The halt comes as mortgage companies tighten their standards after years of lax underwriting let many borrowers obtain loans they could not afford or which were too large given the underlying property values.
In a June 22 letter to clients, Citigroup said it would stop accepting correspondent loans, which are made through banks and independent providers, at 6 p.m. on June 23, and would resume acceptance on July 6. “There remain key areas that sometimes fall short of our quality-control process,” according to the letter, signed by CitiMortgage Managing Director Brad Brunts and Senior Vice Presidents Jeffrey Walker and Cindy Manser. “It is vital to our business and our relationship that we collectively work to dramatically improve quality.”
In the correspondent business, CitiMortgage would typically buy mortgages originated by other lenders.
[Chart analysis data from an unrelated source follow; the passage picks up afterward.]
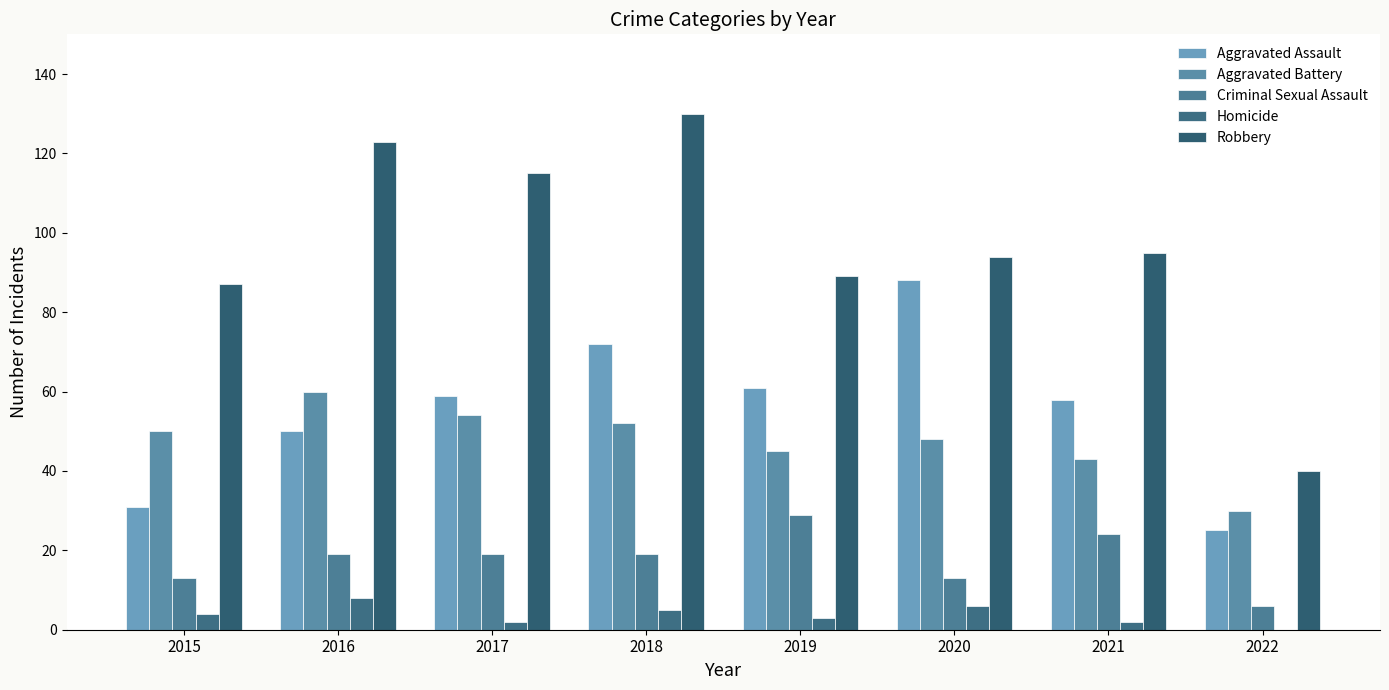

Reading right to left, what are all the values shown in this chart?

Aggravated Assault: 2022=25	2021=58	2020=88	2019=61	2018=72	2017=59	2016=50	2015=31
Aggravated Battery: 2022=30	2021=43	2020=48	2019=45	2018=52	2017=54	2016=60	2015=50
Criminal Sexual Assault: 2022=6	2021=24	2020=13	2019=29	2018=19	2017=19	2016=19	2015=13
Homicide: 2022=0	2021=2	2020=6	2019=3	2018=5	2017=2	2016=8	2015=4
Robbery: 2022=40	2021=95	2020=94	2019=89	2018=130	2017=115	2016=123	2015=87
It sometimes retains the servicing rights on mortgages it subsequently sells.
As of Dec. 31, the bank had $73 billion of mortgages made in the correspondent channel on its books, or 38 percent of a total $193 billion of mortgages, its annual report shows.
A copy of the June 22 letter was obtained by Reuters. Its contents were confirmed by Citigroup spokesman Mark Rodgers. He said the bank reviews quality control in the correspondent business “on an ongoing basis, and we have identified areas of improvement.”
The letter said Citigroup had identified many shortcomings in mortgage applications, including missing or incomplete appraisal documentation, “insufficient” property valuation methodology, errors in calculating borrower incomes, and missing employment verifications.
In the annual report, Citigroup said mortgage loans made through the correspondent channel had higher delinquency rates than retail mortgages, and that as a result it stopped doing business with “a number” of correspondents in 2007 and 2008.
Citigroup in January moved CitiMortgage into a group of non-core assets, known as Citi Holdings, that it hopes to sell, restructure or wind down.
The bank accepted $45 billion of federal bailout money and is conducting a stock swap that may leave the government with a 34 percent ownership stake.
Citigroup has lost $36 billion in the last six quarters, and analysts on average expect it to lose money over the balance of 2009, according to Reuters Estimates.